If the lifetime of the temporary ended with the function body, the assignment (which reads the temporary via the returned reference) happens afterwards and that's UB. Essentially,
int const &r = f(3);
and
int r = f(3);
would both be UB under that implementation-defined case.
The posted article, second row of "common mistakes", describes returning a const reference parameter, when called with a prvalue, as blanket UB.
"6.1 A temporary object bound to a reference parameter in a function call persists until the completion of the full-expression containing the call."
So, while the parameter's (the reference "int const &a") lifetime is implementation-defined, the temporary to which that parameter refers to is the full expression of the call.
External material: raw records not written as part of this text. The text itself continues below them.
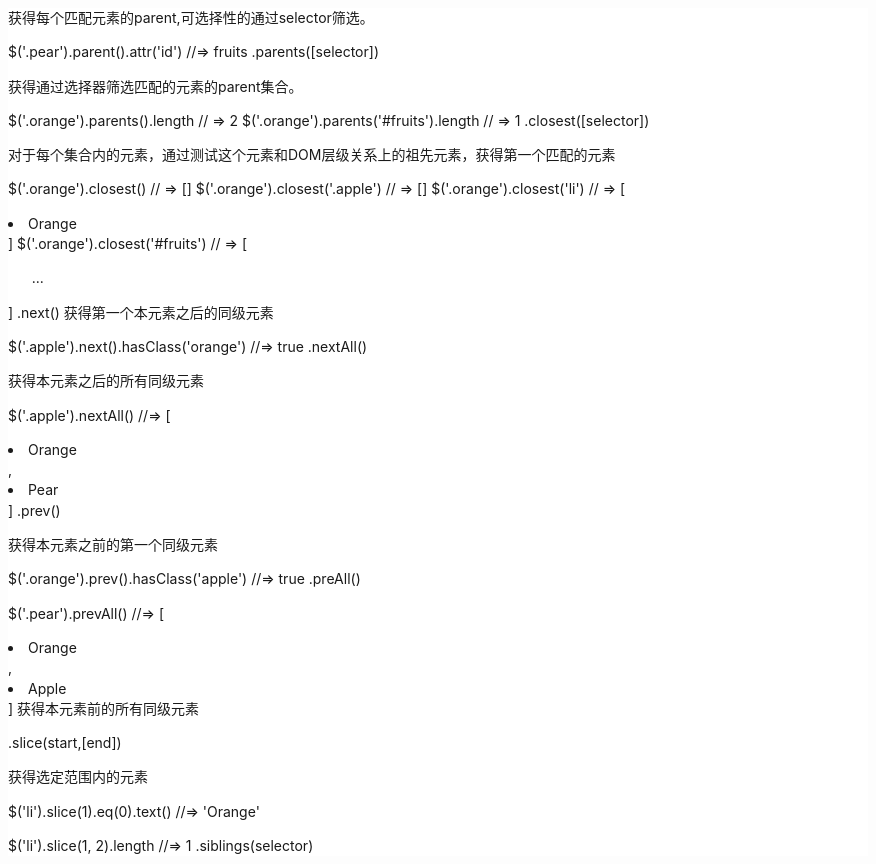 获得每个匹配元素的parent,可选择性的通过selector筛选。

$('.pear').parent().attr('id')
//=> fruits
.parents([selector])

获得通过选择器筛选匹配的元素的parent集合。

$('.orange').parents().length
// => 2
$('.orange').parents('#fruits').length
// => 1
.closest([selector])

对于每个集合内的元素，通过测试这个元素和DOM层级关系上的祖先元素，获得第一个匹配的元素

$('.orange').closest()
// => []
$('.orange').closest('.apple')
// => []
$('.orange').closest('li')
// => [<li class="orange">Orange</li>]
$('.orange').closest('#fruits')
// => [<ul id="fruits"> ... </ul>]
.next()
获得第一个本元素之后的同级元素

$('.apple').next().hasClass('orange')
//=> true
.nextAll()

获得本元素之后的所有同级元素

$('.apple').nextAll()
//=> [<li class="orange">Orange</li>, <li class="pear">Pear</li>]
.prev()

获得本元素之前的第一个同级元素

$('.orange').prev().hasClass('apple')
//=> true
.preAll()

$('.pear').prevAll()
//=> [<li class="orange">Orange</li>, <li class="apple">Apple</li>]
获得本元素前的所有同级元素

.slice(start,[end])

获得选定范围内的元素

$('li').slice(1).eq(0).text()
//=> 'Orange'

$('li').slice(1, 2).length
//=> 1
.siblings(selector)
Sanity is restored.
const int& f(int parameter) { return parameter; }
const int i = f(42);
Is strictly undefined behavior under the simpler C++03 rules/wording of 5.2.2/4: "The lifetime of a parameter ends when the function in which it is defined returns.")
P0135R0 would loosen the requirements on parameter's lifetime as a means of enabling guaranteed copy elision, in such a way that an implementation could technically decide to make this to have defined behavior (not that I suggest relying on it!)
The posted article, second row of "common mistakes", describes returning a const reference parameter, when called with a prvalue, as blanket UB.
Finally someone clarified: https://timsong-cpp.github.io/cppwp/class.temporary#6.1
"6.1 A temporary object bound to a reference parameter in a function call persists until the completion of the full-expression containing the call."
So, while the parameter's (the reference "int const &a") lifetime is implementation-defined, the temporary to which that parameter refers to is the full expression of the call. Sanity is restored.